_What the task asks_: What you give must be exactly the lines of the material from the first through the line that contains "right shoulder: (126, 110)", inclusive, and no others.

_Task input_:
Start of Block

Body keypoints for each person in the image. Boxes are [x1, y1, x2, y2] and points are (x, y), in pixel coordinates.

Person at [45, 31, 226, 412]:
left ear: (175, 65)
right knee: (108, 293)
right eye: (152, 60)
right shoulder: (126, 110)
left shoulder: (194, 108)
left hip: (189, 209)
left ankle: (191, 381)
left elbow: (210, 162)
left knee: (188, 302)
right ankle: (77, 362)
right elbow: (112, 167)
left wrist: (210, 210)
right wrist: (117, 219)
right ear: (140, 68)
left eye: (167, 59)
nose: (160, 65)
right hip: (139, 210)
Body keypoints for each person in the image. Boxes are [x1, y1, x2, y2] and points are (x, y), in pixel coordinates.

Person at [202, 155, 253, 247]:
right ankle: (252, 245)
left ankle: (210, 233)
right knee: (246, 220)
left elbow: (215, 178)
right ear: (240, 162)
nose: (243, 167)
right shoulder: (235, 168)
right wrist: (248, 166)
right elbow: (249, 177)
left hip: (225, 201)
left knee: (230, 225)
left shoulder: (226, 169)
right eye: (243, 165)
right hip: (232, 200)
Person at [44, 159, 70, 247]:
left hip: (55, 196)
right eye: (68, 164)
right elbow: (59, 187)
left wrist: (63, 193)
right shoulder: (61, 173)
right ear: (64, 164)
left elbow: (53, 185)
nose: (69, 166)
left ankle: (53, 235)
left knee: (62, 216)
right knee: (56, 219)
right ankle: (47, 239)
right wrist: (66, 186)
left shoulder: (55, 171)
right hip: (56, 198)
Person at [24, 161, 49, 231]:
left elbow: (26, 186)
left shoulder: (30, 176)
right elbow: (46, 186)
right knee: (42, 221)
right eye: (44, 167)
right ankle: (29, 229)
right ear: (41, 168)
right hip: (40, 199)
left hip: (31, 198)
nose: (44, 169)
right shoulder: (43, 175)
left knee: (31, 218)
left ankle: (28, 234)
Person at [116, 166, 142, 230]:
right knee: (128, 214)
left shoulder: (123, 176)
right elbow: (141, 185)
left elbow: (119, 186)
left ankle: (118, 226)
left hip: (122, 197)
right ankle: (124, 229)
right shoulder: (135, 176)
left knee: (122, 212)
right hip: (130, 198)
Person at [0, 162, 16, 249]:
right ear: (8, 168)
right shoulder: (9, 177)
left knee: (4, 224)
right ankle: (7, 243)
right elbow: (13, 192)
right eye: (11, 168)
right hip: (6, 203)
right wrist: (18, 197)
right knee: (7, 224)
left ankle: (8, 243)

End of Block

_Solution for this task_:
Body keypoints for each person in the image. Boxes are [x1, y1, x2, y2] and points are (x, y), in pixel coordinates.

Person at [45, 31, 226, 412]:
left ear: (175, 65)
right knee: (108, 293)
right eye: (152, 60)
right shoulder: (126, 110)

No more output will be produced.